Türkiye büyüdü.
Yani milli geliri arttı.
TÜİK’in açıkladığı rakamlara göre 2023’ün ilk 3 ayında milli gelir değişimi yüzde 4 seviyesinde gerçekleşti.
Geçen günün aynı dönemine göre milli gelirimizde reel olarak bu oranda bir artış söz konusu olmuş.
Peki nasıl okumalı bu rakamı?
Türkiye’nin normal potansiyel büyüme rakamının bu seviyelerde olduğu zaten biliniyor.
Dolayısıyla şaşırtıcı değil.
Aslında dinamik nüfus hareketlerine bakacak olursak daha yukarıda olması gerekli.
Üstelik de yüklü seçim yatırımlarının gerçekleştiği bir dönemden söz ediyoruz.
Ancak depremsellik faktörünün büyümeyi belli oranda sekteye uğrattığı da dikkate alınmalı!
Depremselliğin büyüme verisine tam olarak yansıyıp yansımadığı ise ayrı bir soru işareti.
Diğer taraftan seçim nedeniyle piyasalara pompalanan paranın sınırlı bir etki yarattığını söylemek mümkün.
Ve açıkçası vatandaşın gözünde de milli gelirin nereden nereye geldiği pek de önem taşıyan bir konu değil!
Vatandaş cebindeki paranın değerine bakıyor.
Alım gücünün nereden nereye gittiğine odaklanıyor.
Bir de 28 Mayıs seçimleri sonrasında dolarla altının nereye koştuğuna odaklanmış durumda!
Yani ekonominin barometresi dolar olmaya devam ederken vatandaşın en önde gelen güvence unsurlarından biri de altın olarak gündemde kalmayı sürdürüyor.
Dolar seçim öncesi iddia edildiği gibi büyük yükselişlere sahne olmuyor.
Ancak, günlük artış hızının yüzde 1’lerin üzerinde seyrettiği bir döneme girdik dolar kurunda!
Neticede 21,03’lük bir tarihi zirve ile karşılaştık. Kısa süre gündemde kalan bu rekorun ardından kur 20,70’lere doğru çekilip enerji toplamaya başladı.
Dolardaki çıkış ivmesinin en hızlı biçimde kendini hissettirdiği alansa altın.
Altında ons fiyatın az da olsa yukarı yönlü hareketi yanında doların lira karşısındaki hızlı seyri yeni rekorları karşımıza çıkardı!
Aylardır dile getirdiğimiz senaryo gerçek oluyor.
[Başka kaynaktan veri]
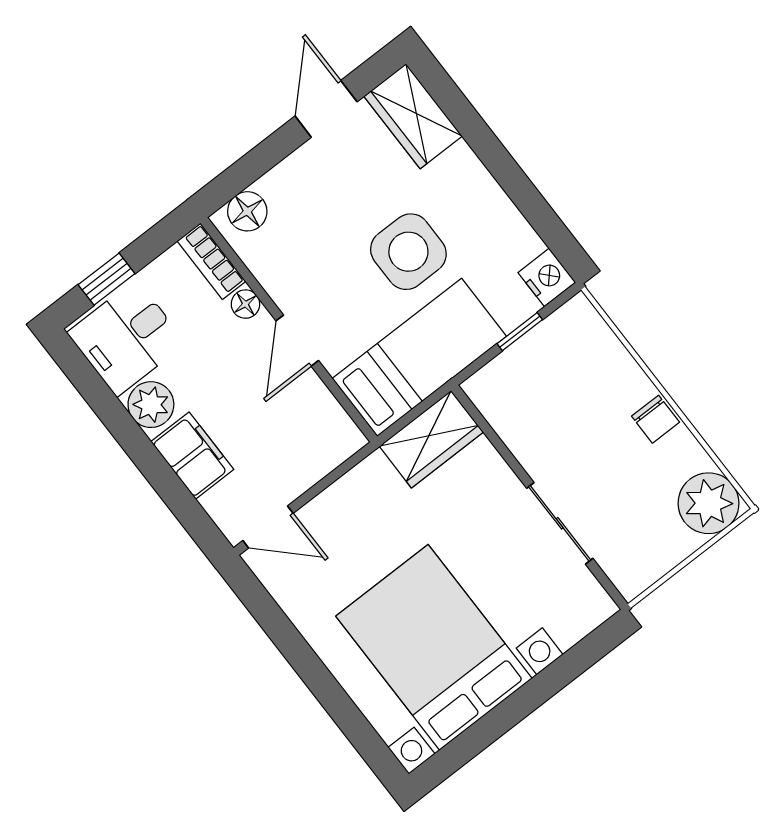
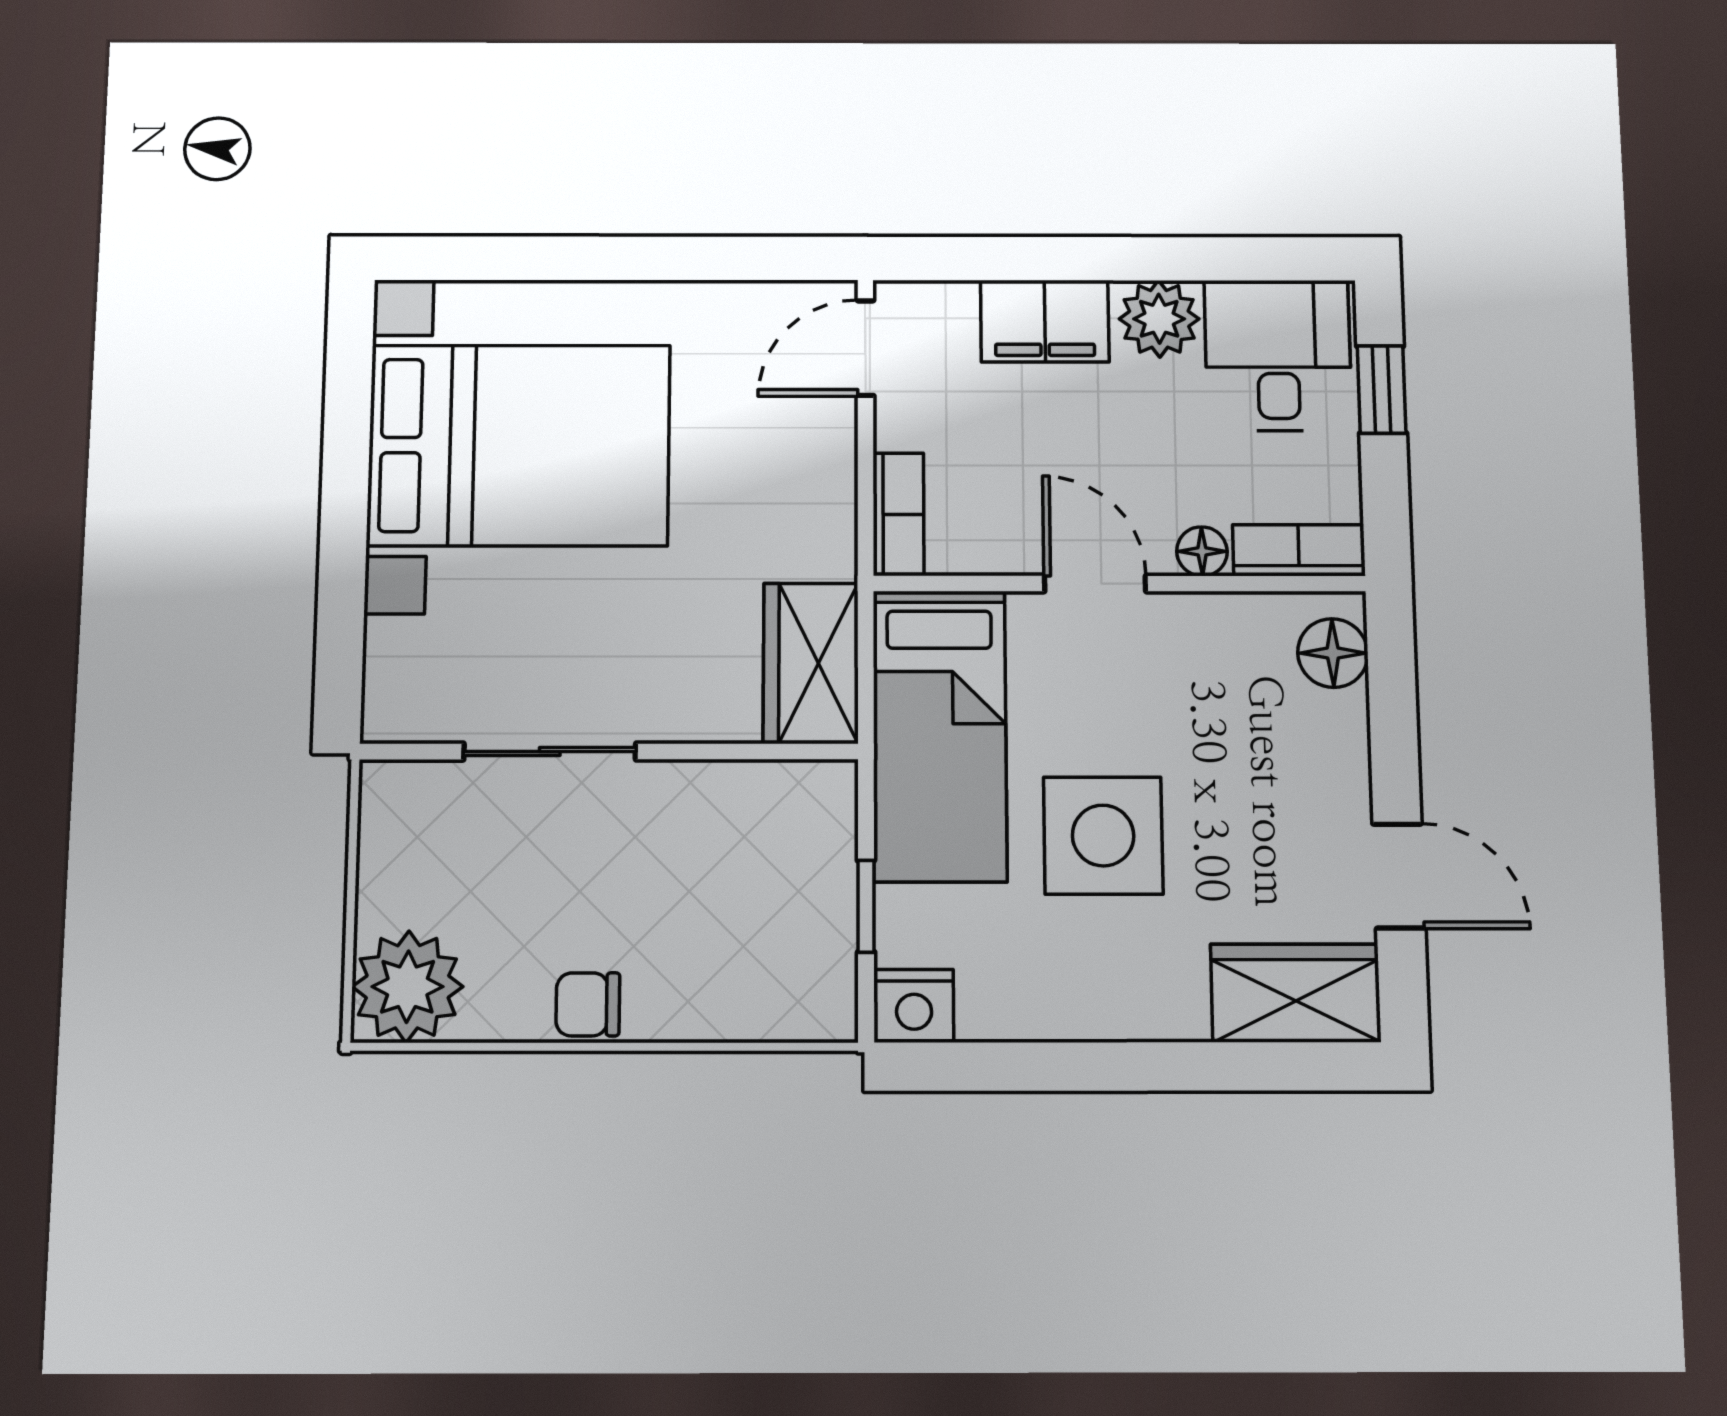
bookcase: (334, 453) -> (898, 514), added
Ons fiyattaki oynaklığa karşın yeni rekor ihtimallerinin gündemde olduğunun altını çizmiştik.
Seçimlerin ardından doların lira karşısında öyle ya da böyle bir yükseliş trendine gireceğini ifade etmiştik!
Bu trend birinci tur sonrasında başladı ikinci turun arkasından ise hız kazandı.
Yaklaşık 3 haftalık dönem içerisinde dolar yüzde 6 civarında prim yaptı.
Ve bu prim otomatik olarak altın fiyatlarına da iç piyasada yansıdı.
Sonuç yeni rekor olarak bin 314 TL’yi aşan seviyelerde gram altın fiyatı ile karşılaşmamıza yol açmakta!
Bu seviyeleri daha önce telaffuz etmiştik.
Dolar/TL gelişim hızının özellikle ikinci yarıda 25 lira ve üzerine doğru bir hareket sergileme ihtimali mevcut. Ons fiyatın da yeniden 2 bin doları denemesi durumunda gram fiyatının bin 500 liraya kadar tırmanma olasılığını daha önce dillendirmiştik.
Bu senaryo geçerli.
Ancak orta vadede daha olanaklı bir görüntü vermekte!
Peki ya kısa vadede?
Özellikle gram fiyatın bin 250 lira civarında olduğu anlarda ciddi bir alım fırsatı olduğunu da defalarca ifade ettik.
Artık o seviyelere dönüş ihtimali çok zayıfladı. Dolayısıyla yeni destek ve dirençler öngörülerde karşımıza çıkıyor.
Gram fiyatının kısa vadede bin 277- bin 345 TL aralığında dalgalanması kuvvetle muhtemel görünmekte.
Yıl sonuna kadar bin 500 TL’lik psikolojik sınırı aşması yanında bir yıl içinde bin 800 lira üzeri gram fiyat da olasılık dahilinde.